Page-level text extractions
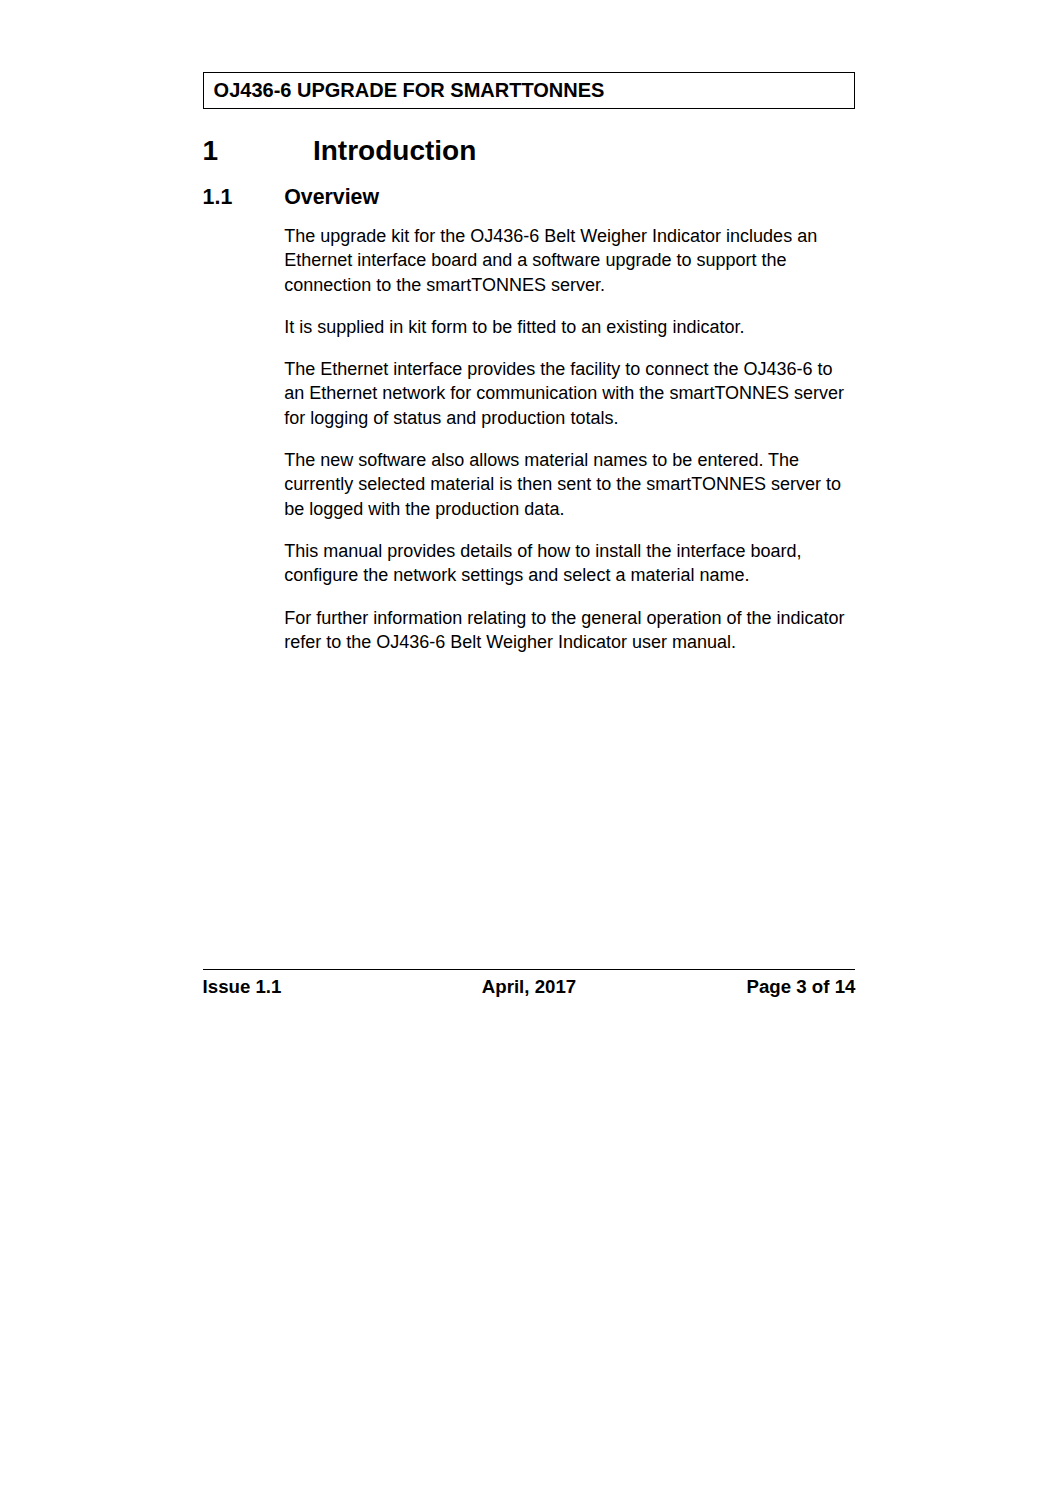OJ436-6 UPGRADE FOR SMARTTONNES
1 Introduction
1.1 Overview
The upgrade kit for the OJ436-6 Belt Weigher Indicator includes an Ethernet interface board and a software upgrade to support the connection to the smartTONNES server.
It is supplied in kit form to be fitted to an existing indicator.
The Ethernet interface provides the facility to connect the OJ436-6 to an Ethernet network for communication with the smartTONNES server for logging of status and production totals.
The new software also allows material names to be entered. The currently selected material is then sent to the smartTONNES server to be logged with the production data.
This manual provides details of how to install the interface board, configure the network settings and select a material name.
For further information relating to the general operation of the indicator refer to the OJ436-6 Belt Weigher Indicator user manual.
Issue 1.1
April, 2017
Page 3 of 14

...

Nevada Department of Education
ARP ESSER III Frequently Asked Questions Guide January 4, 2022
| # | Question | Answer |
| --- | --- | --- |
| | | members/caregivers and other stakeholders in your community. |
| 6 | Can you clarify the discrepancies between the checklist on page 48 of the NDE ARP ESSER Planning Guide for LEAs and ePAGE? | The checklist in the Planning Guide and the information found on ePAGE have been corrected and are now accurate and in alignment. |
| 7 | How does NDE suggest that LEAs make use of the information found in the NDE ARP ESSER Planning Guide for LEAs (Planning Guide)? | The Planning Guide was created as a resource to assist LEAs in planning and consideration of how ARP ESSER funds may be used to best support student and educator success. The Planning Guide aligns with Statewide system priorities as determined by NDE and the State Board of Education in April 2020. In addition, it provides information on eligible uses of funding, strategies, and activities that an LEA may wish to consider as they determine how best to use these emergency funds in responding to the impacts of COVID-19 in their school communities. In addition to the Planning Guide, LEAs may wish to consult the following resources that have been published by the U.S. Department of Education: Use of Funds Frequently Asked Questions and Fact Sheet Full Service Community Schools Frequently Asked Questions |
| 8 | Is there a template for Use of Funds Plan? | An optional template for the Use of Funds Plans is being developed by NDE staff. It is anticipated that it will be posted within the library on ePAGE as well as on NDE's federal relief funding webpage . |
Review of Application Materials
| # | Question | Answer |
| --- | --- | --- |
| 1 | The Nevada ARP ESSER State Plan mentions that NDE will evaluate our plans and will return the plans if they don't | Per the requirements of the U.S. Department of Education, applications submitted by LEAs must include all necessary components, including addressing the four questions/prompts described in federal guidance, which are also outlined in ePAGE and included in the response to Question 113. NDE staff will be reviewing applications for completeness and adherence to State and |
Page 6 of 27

▶ Exercise: Above, find the line holding "OJ436-6 UPGRADE FOR SMARTTONNES" and the line holding "Page 3 of 14". Print exactly those two lines and every line between them, but no pictures.

▶ Response area:
OJ436-6 UPGRADE FOR SMARTTONNES
1 Introduction
1.1 Overview
The upgrade kit for the OJ436-6 Belt Weigher Indicator includes an Ethernet interface board and a software upgrade to support the connection to the smartTONNES server.
It is supplied in kit form to be fitted to an existing indicator.
The Ethernet interface provides the facility to connect the OJ436-6 to an Ethernet network for communication with the smartTONNES server for logging of status and production totals.
The new software also allows material names to be entered. The currently selected material is then sent to the smartTONNES server to be logged with the production data.
This manual provides details of how to install the interface board, configure the network settings and select a material name.
For further information relating to the general operation of the indicator refer to the OJ436-6 Belt Weigher Indicator user manual.
Issue 1.1
April, 2017
Page 3 of 14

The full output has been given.